─── Provided passage ───

Tuesday, September 13, 2016

Is Prediction an Exquisite Fiction?

As I described in a previous post, a long-standing topic of discussion is the usefulness of a given scientific endeavor or study. Along these lines, science is often divided into BASIC and APPLIED. Applied science is – by definition – useful. It cures some disease. It improves crop levels. It saves some endangered species. Basic science is – at least classically – not obviously or immediately useful. Instead, it addresses a (hopefully) interesting question – interesting at least to the researcher. Sometimes called “curiosity-driven” science, basic research might one day have great utility but, at the time it is conducted, its uses aren’t obvious.

The motivation for my earlier post on basic vs. applied science.
Basic science was once considered an admirable pursuit – perhaps even preferable as an intellectual, university-based enterprise. More recently, however, universities and funding agencies want to hear how your research – whether basic or applied – will have “broader impacts” or “direct benefit to the people of ...” No longer is it enough for the science itself to be interesting and clever and well designed; it also has to have a clear utility. When justifying a research project, these pay-offs are expected to be clearly and forcefully presented, usually at the outset of a proposal and in an explicit section at the end.

For basic scientists in ecology and evolution, these applied justifications tend to involve conservation (e.g., saving some endangered species or place), management (e.g., of natural resources), discovery (e.g., new drugs), or ecosystem services (e.g., greater biodiversity generates greater productivity or resilience or whatever). In many cases, the specific link between the science and the proffered application is PREDICTION. For example, “we need to be able to predict what is going to happen, in the face of environmental change or management actions, if we are going to design effective strategies for conservation or management.” This sort of justification is a natural and easy one because we can always say “If we don’t understand the system well, we can’t predict it. My research will help us to understand the system better, which will improve prediction, which will be useful, right?”


Just last week I – along with 21 other scientists – published an opinion/review paper in Science amplifying this last point. Specifically, we need to predict what will happen with climate change and – to do so accurately – we need much more information about organisms, communities, and ecosystems than we currently have. In this post, I would like to play Devil’s Advocate to my own paper by arguing that prediction is often hopeless.

From our Science paper.
A first important distinction is whether we wish to make a prediction or whether we wish to make an ACCURATE prediction. It might seem obvious that we want the latter but even the former is sometimes hard. That is, we might not have enough information about a given system to even speculate effectively as to whether or not some action (e.g., climate change) will have a particular effect on a particular species. Most of the time, however, we are able to make some sort of prediction based on intuition or similar systems or mathematical models or experiments or whatever. So the real concern becomes “how correct (accurate/precise) will be our predictions?”

The accuracy of prediction will depend on the type and precision of prediction. For instance, we might first want to predict simply WHETHER a given environmental change or management action will have an effect at all. Here we might be safe in many instances. Will climate change influence biological diversity? Yes! If the environmental change is large, something will respond to it. However, this isn’t the sort of prediction that we – or the public or managers or governments – care about.

We might next want to predict the DIRECTION of an effect. In some cases, this will work fairly well. For instance, we can safely say – based on many examples from nature – that climate warming will advance the timing of reproduction of many plants and animals and that commercial fisheries will lead to smaller body size in harvested populations. A few exceptions will certainly occur but these will tend to be of the type that “prove the rule.” In many other cases, however, predictions as to the direction of an effect will be incorrect. Will climate warming increase or decrease local biodiversity? Hard to say. Will fish harvesting increase or decrease productivity? It depends. In such cases, increased information – including from “basic science” – might improve predictions.

─── Supplied material ───

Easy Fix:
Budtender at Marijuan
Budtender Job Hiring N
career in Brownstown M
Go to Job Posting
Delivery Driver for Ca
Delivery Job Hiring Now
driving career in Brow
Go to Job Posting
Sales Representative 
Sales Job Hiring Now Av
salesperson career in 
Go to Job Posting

───

Task A » According to the post on prediction in science, how many other scientists co-authored the Science paper with the writer?
Task B » Summarize the post on prediction in science in two sentences.
Task C » Continue the post on prediction in science from its final paragraph.
None of the material is needed for the tasks.

Reply A » Twenty-one other scientists co-authored the paper.

Reply B » Universities and funding agencies now expect even basic research to show clear utility, and ecologists and evolutionary biologists often justify their work by saying it will improve prediction for conservation or management. Playing Devil's Advocate to a Science paper they co-wrote, the writer argues that prediction is often hopeless: predicting whether an effect will occur is usually safe, but predicting its direction is reliable in some cases and wrong in many others.

Reply C »
Experience teaches, however, that expectations developed from theory, from related systems, and from detailed information are – not infrequently – incorrect.
At the most precise level, we might want to predict an effects size, such as a particular rate or endpoint state. How fast will species be lost with climate warming? How many species will be present 25 years from now – and where will they be? How small will harvested fish become and how quickly will they recover when fishing ceases? I suggest that – in many cases – predictions of this sort will be hopelessly inaccurate, except perhaps by blind luck. Each system (and year) has so much contingency that prior information will not be sufficient. Of course, this is precisely the logic that we invoke when seeking funding: “We can’t make accurate predictions unless we get more information, so give me some money to get it.” It is certainly true that if one had complete information on the driving forces in any given system and complete information about how those driving forces will change in the future, then accurate predictions of endpoints and rates might be possible. But this “complete” information is generally unattainable.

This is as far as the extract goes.